- **DIRECTION**:
Could you transcribe every line of the material below word for word, keeping each one unchanged?

[begin STORED ROWS]

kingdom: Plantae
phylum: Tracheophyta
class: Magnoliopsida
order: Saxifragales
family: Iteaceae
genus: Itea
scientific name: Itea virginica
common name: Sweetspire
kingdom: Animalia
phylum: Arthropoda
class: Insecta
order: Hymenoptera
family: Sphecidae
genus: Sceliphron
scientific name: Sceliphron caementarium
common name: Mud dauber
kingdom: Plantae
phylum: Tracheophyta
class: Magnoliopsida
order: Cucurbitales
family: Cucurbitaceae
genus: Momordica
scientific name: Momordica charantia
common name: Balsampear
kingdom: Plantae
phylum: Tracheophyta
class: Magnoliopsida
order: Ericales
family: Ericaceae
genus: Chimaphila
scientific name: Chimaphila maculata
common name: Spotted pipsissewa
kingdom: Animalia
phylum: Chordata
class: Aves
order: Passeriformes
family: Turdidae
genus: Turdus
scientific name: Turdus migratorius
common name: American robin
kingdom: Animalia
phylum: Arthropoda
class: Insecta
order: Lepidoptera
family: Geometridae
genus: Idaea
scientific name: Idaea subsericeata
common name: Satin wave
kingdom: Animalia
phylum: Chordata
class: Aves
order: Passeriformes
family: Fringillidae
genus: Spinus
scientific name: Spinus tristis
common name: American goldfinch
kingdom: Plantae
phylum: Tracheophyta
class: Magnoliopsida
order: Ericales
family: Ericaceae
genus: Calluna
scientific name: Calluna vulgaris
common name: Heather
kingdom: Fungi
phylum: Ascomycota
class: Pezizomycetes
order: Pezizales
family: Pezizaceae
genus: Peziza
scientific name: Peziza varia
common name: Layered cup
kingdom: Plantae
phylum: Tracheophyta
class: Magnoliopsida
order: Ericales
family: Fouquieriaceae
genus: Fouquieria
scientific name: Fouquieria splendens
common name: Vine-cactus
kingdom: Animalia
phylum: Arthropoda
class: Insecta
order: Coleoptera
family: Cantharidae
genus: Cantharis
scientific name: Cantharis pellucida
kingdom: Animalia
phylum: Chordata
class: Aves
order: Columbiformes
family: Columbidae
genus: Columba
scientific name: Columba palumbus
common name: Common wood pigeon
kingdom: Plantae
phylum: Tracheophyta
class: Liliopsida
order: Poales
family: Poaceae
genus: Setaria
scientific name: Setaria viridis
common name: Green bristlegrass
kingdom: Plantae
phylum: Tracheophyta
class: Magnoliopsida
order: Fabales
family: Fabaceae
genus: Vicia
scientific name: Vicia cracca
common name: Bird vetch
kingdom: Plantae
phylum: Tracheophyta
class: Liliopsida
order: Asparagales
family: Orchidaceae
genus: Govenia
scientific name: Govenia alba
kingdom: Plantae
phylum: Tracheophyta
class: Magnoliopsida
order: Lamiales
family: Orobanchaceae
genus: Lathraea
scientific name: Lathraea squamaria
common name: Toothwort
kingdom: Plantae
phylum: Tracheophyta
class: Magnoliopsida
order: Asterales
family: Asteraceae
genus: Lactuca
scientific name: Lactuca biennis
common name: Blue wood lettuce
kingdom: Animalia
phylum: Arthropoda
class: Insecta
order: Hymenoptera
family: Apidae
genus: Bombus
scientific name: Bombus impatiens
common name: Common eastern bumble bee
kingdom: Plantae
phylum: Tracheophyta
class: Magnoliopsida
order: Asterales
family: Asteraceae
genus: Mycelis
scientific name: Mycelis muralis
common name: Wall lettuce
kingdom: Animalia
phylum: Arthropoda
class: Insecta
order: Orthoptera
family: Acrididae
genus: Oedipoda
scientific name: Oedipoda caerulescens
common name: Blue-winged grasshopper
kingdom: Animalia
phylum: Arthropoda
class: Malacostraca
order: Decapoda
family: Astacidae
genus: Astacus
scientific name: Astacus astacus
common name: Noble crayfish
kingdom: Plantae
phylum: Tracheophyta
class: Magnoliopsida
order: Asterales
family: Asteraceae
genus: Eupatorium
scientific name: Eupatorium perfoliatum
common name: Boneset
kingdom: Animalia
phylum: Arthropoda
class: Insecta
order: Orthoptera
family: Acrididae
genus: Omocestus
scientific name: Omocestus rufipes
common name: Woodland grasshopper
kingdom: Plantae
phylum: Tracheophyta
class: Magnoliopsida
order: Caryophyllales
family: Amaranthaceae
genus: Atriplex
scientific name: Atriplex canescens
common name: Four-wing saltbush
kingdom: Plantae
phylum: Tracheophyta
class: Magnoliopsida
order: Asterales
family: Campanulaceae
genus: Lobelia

[end STORED ROWS]

- **THE ANSWER**:
kingdom: Plantae
phylum: Tracheophyta
class: Magnoliopsida
order: Saxifragales
family: Iteaceae
genus: Itea
scientific name: Itea virginica
common name: Sweetspire
kingdom: Animalia
phylum: Arthropoda
class: Insecta
order: Hymenoptera
family: Sphecidae
genus: Sceliphron
scientific name: Sceliphron caementarium
common name: Mud dauber
kingdom: Plantae
phylum: Tracheophyta
class: Magnoliopsida
order: Cucurbitales
family: Cucurbitaceae
genus: Momordica
scientific name: Momordica charantia
common name: Balsampear
kingdom: Plantae
phylum: Tracheophyta
class: Magnoliopsida
order: Ericales
family: Ericaceae
genus: Chimaphila
scientific name: Chimaphila maculata
common name: Spotted pipsissewa
kingdom: Animalia
phylum: Chordata
class: Aves
order: Passeriformes
family: Turdidae
genus: Turdus
scientific name: Turdus migratorius
common name: American robin
kingdom: Animalia
phylum: Arthropoda
class: Insecta
order: Lepidoptera
family: Geometridae
genus: Idaea
scientific name: Idaea subsericeata
common name: Satin wave
kingdom: Animalia
phylum: Chordata
class: Aves
order: Passeriformes
family: Fringillidae
genus: Spinus
scientific name: Spinus tristis
common name: American goldfinch
kingdom: Plantae
phylum: Tracheophyta
class: Magnoliopsida
order: Ericales
family: Ericaceae
genus: Calluna
scientific name: Calluna vulgaris
common name: Heather
kingdom: Fungi
phylum: Ascomycota
class: Pezizomycetes
order: Pezizales
family: Pezizaceae
genus: Peziza
scientific name: Peziza varia
common name: Layered cup
kingdom: Plantae
phylum: Tracheophyta
class: Magnoliopsida
order: Ericales
family: Fouquieriaceae
genus: Fouquieria
scientific name: Fouquieria splendens
common name: Vine-cactus
kingdom: Animalia
phylum: Arthropoda
class: Insecta
order: Coleoptera
family: Cantharidae
genus: Cantharis
scientific name: Cantharis pellucida
kingdom: Animalia
phylum: Chordata
class: Aves
order: Columbiformes
family: Columbidae
genus: Columba
scientific name: Columba palumbus
common name: Common wood pigeon
kingdom: Plantae
phylum: Tracheophyta
class: Liliopsida
order: Poales
family: Poaceae
genus: Setaria
scientific name: Setaria viridis
common name: Green bristlegrass
kingdom: Plantae
phylum: Tracheophyta
class: Magnoliopsida
order: Fabales
family: Fabaceae
genus: Vicia
scientific name: Vicia cracca
common name: Bird vetch
kingdom: Plantae
phylum: Tracheophyta
class: Liliopsida
order: Asparagales
family: Orchidaceae
genus: Govenia
scientific name: Govenia alba
kingdom: Plantae
phylum: Tracheophyta
class: Magnoliopsida
order: Lamiales
family: Orobanchaceae
genus: Lathraea
scientific name: Lathraea squamaria
common name: Toothwort
kingdom: Plantae
phylum: Tracheophyta
class: Magnoliopsida
order: Asterales
family: Asteraceae
genus: Lactuca
scientific name: Lactuca biennis
common name: Blue wood lettuce
kingdom: Animalia
phylum: Arthropoda
class: Insecta
order: Hymenoptera
family: Apidae
genus: Bombus
scientific name: Bombus impatiens
common name: Common eastern bumble bee
kingdom: Plantae
phylum: Tracheophyta
class: Magnoliopsida
order: Asterales
family: Asteraceae
genus: Mycelis
scientific name: Mycelis muralis
common name: Wall lettuce
kingdom: Animalia
phylum: Arthropoda
class: Insecta
order: Orthoptera
family: Acrididae
genus: Oedipoda
scientific name: Oedipoda caerulescens
common name: Blue-winged grasshopper
kingdom: Animalia
phylum: Arthropoda
class: Malacostraca
order: Decapoda
family: Astacidae
genus: Astacus
scientific name: Astacus astacus
common name: Noble crayfish
kingdom: Plantae
phylum: Tracheophyta
class: Magnoliopsida
order: Asterales
family: Asteraceae
genus: Eupatorium
scientific name: Eupatorium perfoliatum
common name: Boneset
kingdom: Animalia
phylum: Arthropoda
class: Insecta
order: Orthoptera
family: Acrididae
genus: Omocestus
scientific name: Omocestus rufipes
common name: Woodland grasshopper
kingdom: Plantae
phylum: Tracheophyta
class: Magnoliopsida
order: Caryophyllales
family: Amaranthaceae
genus: Atriplex
scientific name: Atriplex canescens
common name: Four-wing saltbush
kingdom: Plantae
phylum: Tracheophyta
class: Magnoliopsida
order: Asterales
family: Campanulaceae
genus: Lobelia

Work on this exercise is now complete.